SOMERVILLE, Mass. (AP) – The $16.4 million Capuano Early Childhood Center which opened last September has been plagued by faulty ventilation and a soggy gym after heavy rains, parents report, but they say the latest problem is mice.

Lisa Mulcahey, outgoing school PTA president, said she was horrified when her 6-year-old son talked of pet “gerbils” he saw scurrying around the floor. The gerbils turned out to be mice.

Mulcahey also said teachers complained during summer school of mouse droppings on desks and in drawers.

“It’s a brand new building. It’s ridiculous,” Mulcahey told the Boston Herald.

Capuano principal Susan Collins, a 30-year-old school veteran who took over as principal in July, said that teachers recently told her the problems were so bad that mice were “literally running across the floors in a classroom.”
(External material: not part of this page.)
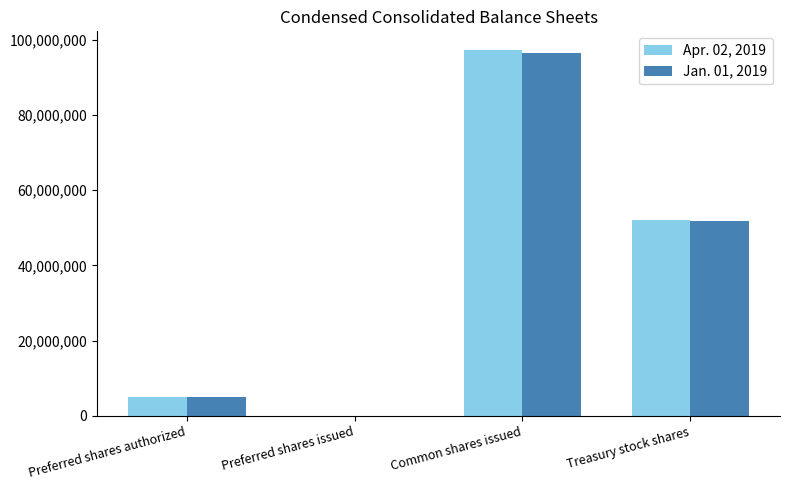

The value of Apr. 02, 2019 at Treasury stock shares is 92905032. True or false?

False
Three weeks ago, school officials filed a pest management report with the state, listing “rats and mice” as pests that have “historically and/or currently been a problem” at Capuano.

Collins also said in the past week she has met with the local board of health and top maintenance officials to attack the problem of mice.
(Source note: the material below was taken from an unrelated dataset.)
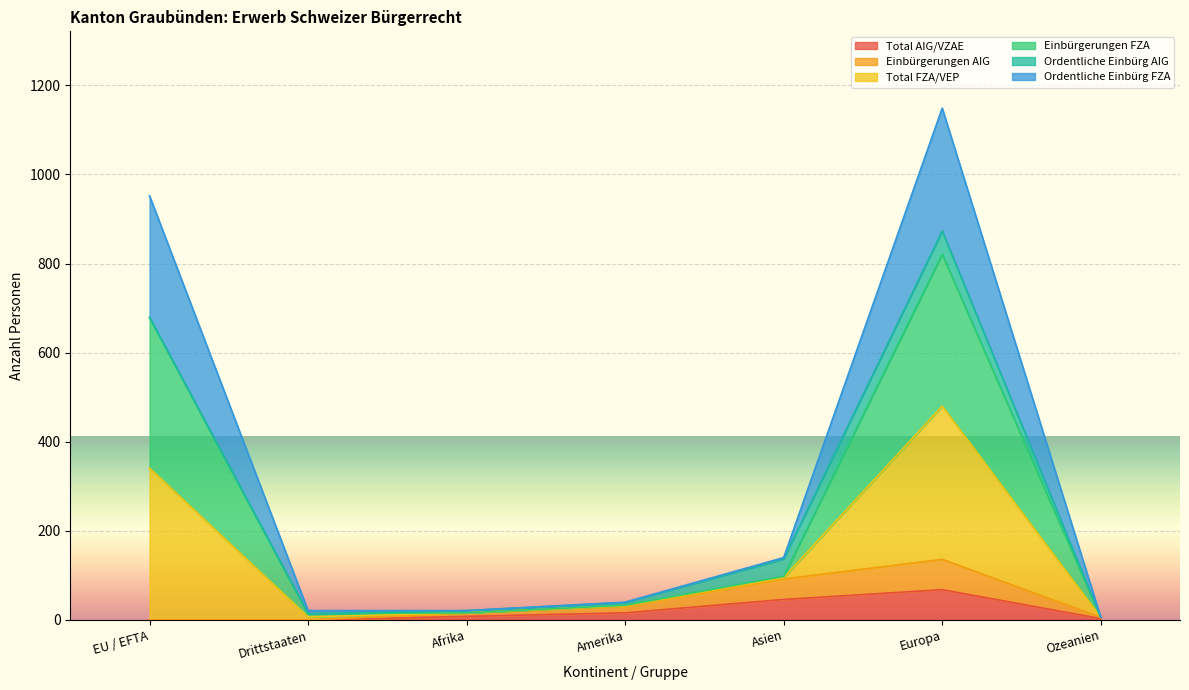

Which series has the largest range (max minus min)?

Einbürgerungen FZA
Mike Foley, who managed the school’s construction and now oversees maintenance of Somerville’s school facilities, initially said there were no problems, the Herald said, but later blamed the mice infestation on teachers leaving food out.
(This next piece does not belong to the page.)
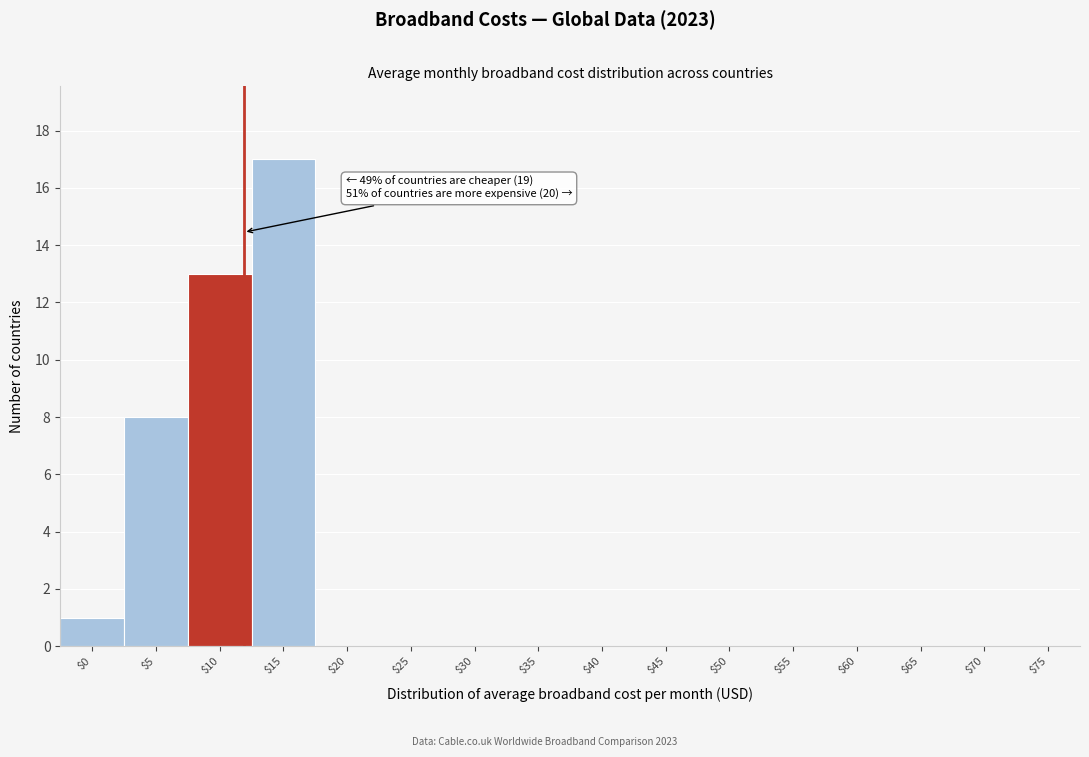

At which category does the chart reach its peak across all series?

$15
A spokesman for Mayor Joseph Curtatone said he has been so upset with overall maintenance at the city’s schools that he won the right in July to have custodians under city jurisdiction.

“We don’t underestimate that there is a problem (at Capuano) that needs to be addressed,” said mayoral spokesman Mark Horan. “The mayor is vehement about doing that.”

The school, which houses 400 children ages 3 to 7, opens for the new school year on Sept. 8.